We hunt coyotes in west central Ohio in about a 20sq. mile area with dogs. we get 50 or more every year in the same places. You will never get rid of them ,only control them. The one section we hunt is good to jump one or two every other day they just move into an area that they like, which would be food supply. I also day call sometimes and I think the two best calls are fawn bleat and house kitten,bird distress is good to.
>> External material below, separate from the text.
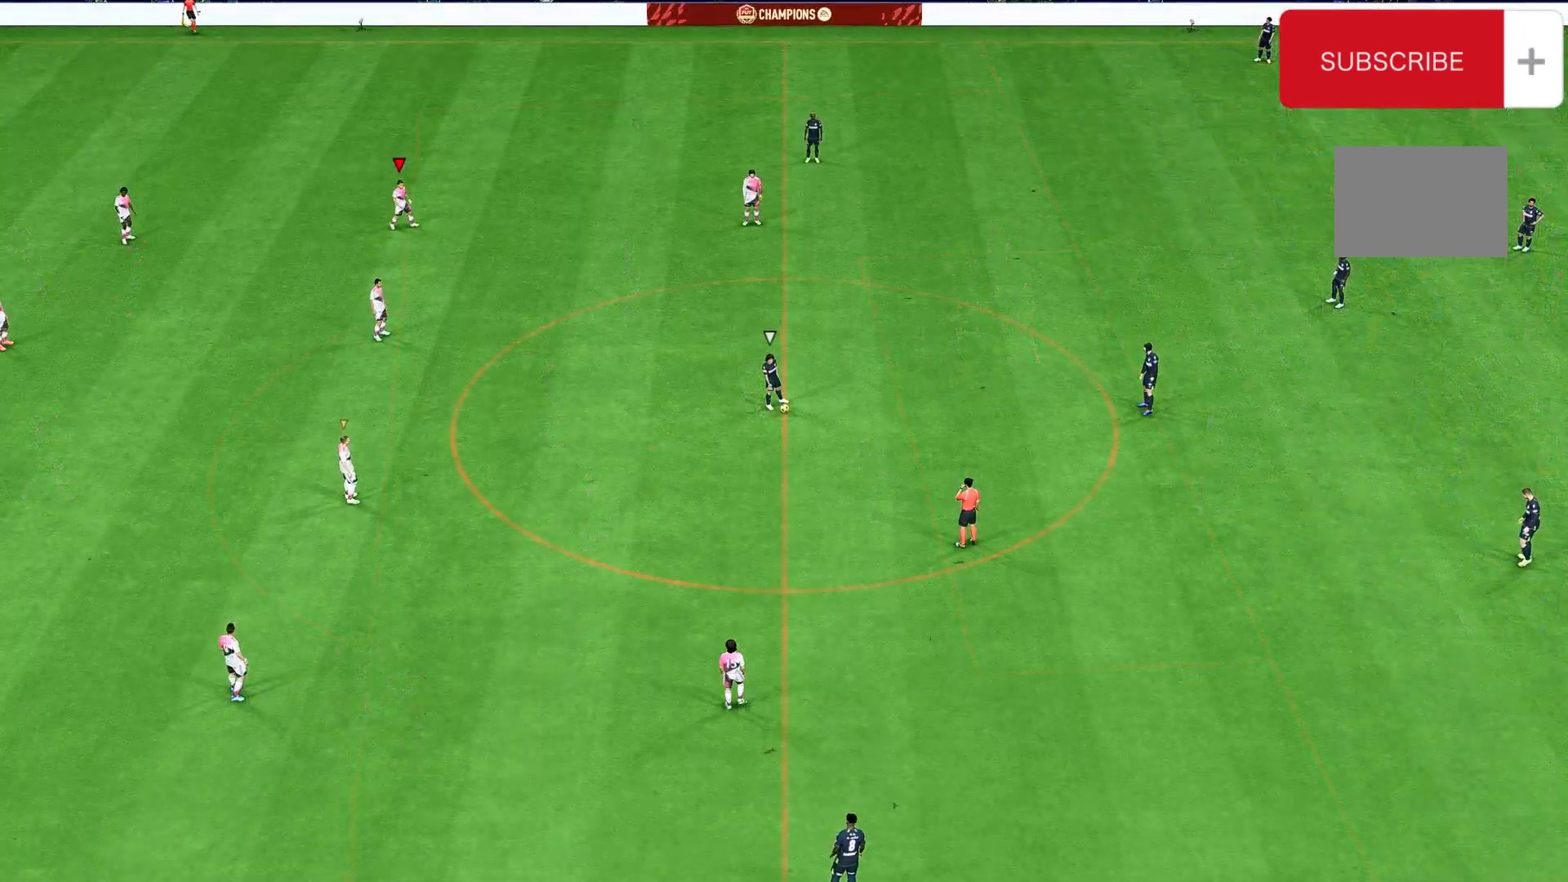
{"buttons": ["A", "R2"], "left_stick": "right", "right_stick": "center", "events": [[33, "left_stick", "center"], [433, "left_stick", "right"]]}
They are here to stay, I have a saying I quote often, ""The wild will always win."" Good luck.


----------



## GREENCOUNTYPETE (Jul 25, 2006)

I think it is completely possible to eradicate a predator , the question isn't if it is possible it is if it is possible with todays land owners and so many safe havens for them.

the wolf was almost erased from much of Wisconsin and Minnesota , farmers shot every one they saw and trapped many more but this was at a time when there was a farmer or farm worker to every 5 or 10 acres. now we have large tracks of land worked by very few and watched very little , the sportsman has become the tool for controlling the population of any given species.

I live in a fairly poor rural county if you made a bounty on coyote that would be equal to a days wage and licensed people to go and trap and hunt with gun or dog anywhere so long as they didn't shoot or trap withing a hundred feet of a primary home that they didn't have permission too
i would give the coyote a year maybe , but you have to make it worth their time and dog food .

but when the farmer eradicated the wolf , it was worth their time at least to them, the loss of just a few animals made the difference between make it or break it for their books for the year

my grandpa and great uncle talk about their fox and cat hunts , the bounties and the time they spend and tactics , when they were done it was decades before, if , the fox population ever recovered I didn't see a fox in my home counties (we lived on the line between 2) till i was in my late 20's that made it 40 + years after grandpa and his hunting party and many like him nearly eradicated the fox from the area 

the rattle snake was almost completely remove form Wisconsin by the mid 60's and they are just now starting to see the population come back in south west Wisconsin.

can it be done , sure , will it be , i don't ever see it happening again.


----------



## fishhead (Jul 19, 2006)

It won't happen with yotes. We've been shooting, trapping, poisoning, aerial shooting and poison trapping them for centuries and they are still here. Only the alpha wolf has pups. All coyote females have pups and when the population is low and food plentiful they have more pups.

The best thing you can do is to get rid of the problem animals and form a truce with the rest as long as they aren't killing your animals. They do help keep rodent populations down.


----------



## MO_cows (Aug 14, 2010)

Don't use poisen, no telling what you might kill and it's probably illegal. If you are not willing/able to hunt them yourself, find someone who will.


----------



## GREENCOUNTYPETE (Jul 25, 2006)

we didn't have coyotes when i was a kid but by the time i was 20 they were around now they are thick 

unlike northern MN there is mush less space that isn't planted in corn, hay , wheat or beans in southern Wis there are large portions of the county that only have fields and creeks , i think if there was the will to eliminate coyotes if could come very close to happening here , but there is no will , all the production farming has move inside , so unless coyotes start eating corn or beans they are not a priority for large scale ag

some one once asked me if there are more cows than people in your county where are they all? inside or behind the barns they spend very little time outside 

fewer and fewer places graze any more often they are the smaller operations.


----------